Le Digital Services Act (DSA) est le règlement européen qui encadre les plateformes numériques depuis 2024. Il définit les obligations des réseaux sociaux en matière de modération, de protection des mineurs et de transparence. Le DSA prévoit déjà des mécanismes de protection des jeunes utilisateurs : vérification de l’âge, interdiction de publicité ciblée, paramètres de confidentialité renforcés. Surtout, il attribue à la Commission européenne le pouvoir de contrôler et sanctionner les très grandes plateformes. Tout État membre peut adopter des règles plus strictes, mais à condition de ne pas empiéter sur les compétences de Bruxelles ni créer de confusion juridique. C’est précisément le reproche formulé à la France.

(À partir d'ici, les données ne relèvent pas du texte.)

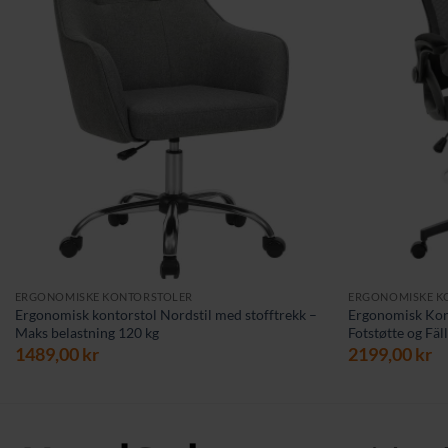
ERGONOMISKE KONTORSTOLER
ERGONOMISKE K
Ergonomisk kontorstol Nordstil med stofftrekk –
Ergonomisk Kont
Maks belastning 120 kg
Fotstøtte og Fä
1489,00
kr
2199,00
kr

Pourquoi la Commission juge le texte français trop strict
Thomas Regnier, porte-parole de la Commission européenne en matière de numérique, a résumé la position officielle : « Nous partageons pleinement l’objectif des autorités françaises : les mineurs doivent être mieux protégés en ligne. » Mais il ajoute : « L’avis de la Commission contribue à garantir que toute mesure nationale soit efficace et conforme au droit de l’UE. Nous devons réduire au minimum la fragmentation des systèmes nationaux, qui pourrait créer une insécurité juridique ou affaiblir l’application de la loi. » Traduction : la France confie des pouvoirs trop importants à l’Arcom, qui pourrait établir une liste noire de plateformes sans coordination européenne. Anne Le Hénanff, ministre déléguée chargée de l’Intelligence artificielle et du numérique, reconnaît : « La liste des réseaux sociaux, c’est absolument inconventionnel. » Bruxelles craint une multiplication de systèmes nationaux divergents, rendant impossible le contrôle unifié des plateformes.
Conséquences pour vous et vos enfants
Pas de protection avant… combien de temps ?
Le calendrier initial prévoyait un examen final à l’Assemblée le 21 juillet et au Sénat la même semaine. Mais la Commission européenne impose désormais un délai minimum jusqu’au 10 août. Une commission mixte paritaire (députés et sénateurs) doit trouver un compromis conforme au DSA. Aucune date n’a été fixée. Dans le meilleur des cas, si un accord rapide émerge, la loi pourrait être promulguée fin août. Mais son application nécessitera ensuite des décrets d’application, la mise en place de mécanismes de contrôle, et probablement plusieurs mois de transition. Résultat : vos enfants continueront d’accéder librement à TikTok, Instagram et Snapchat au moins jusqu’à fin 2026, voire début 2027.
Quel système va finalement s’appliquer ?
Le texte final dépendra du compromis trouvé entre députés et sénateurs. Plusieurs scénarios se dessinent. Premier cas : abandon de la liste noire établie par l’Arcom au profit d’un simple renforcement du contrôle parental sur toutes les plateformes. Deuxième option : maintien d’une liste, mais établie au niveau européen, en coordination avec la Commission. Troisième possibilité : un système mixte où la France applique des règles strictes uniquement sur les plateformes non couvertes par le DSA. Dans tous les cas, l’interdiction pure et simple pour les moins de 15 ans, telle que votée en janvier, ne verra pas le jour. Vous devrez probablement utiliser des outils de contrôle parental renforcés, mais vos enfants ne seront pas totalement exclus des réseaux sociaux.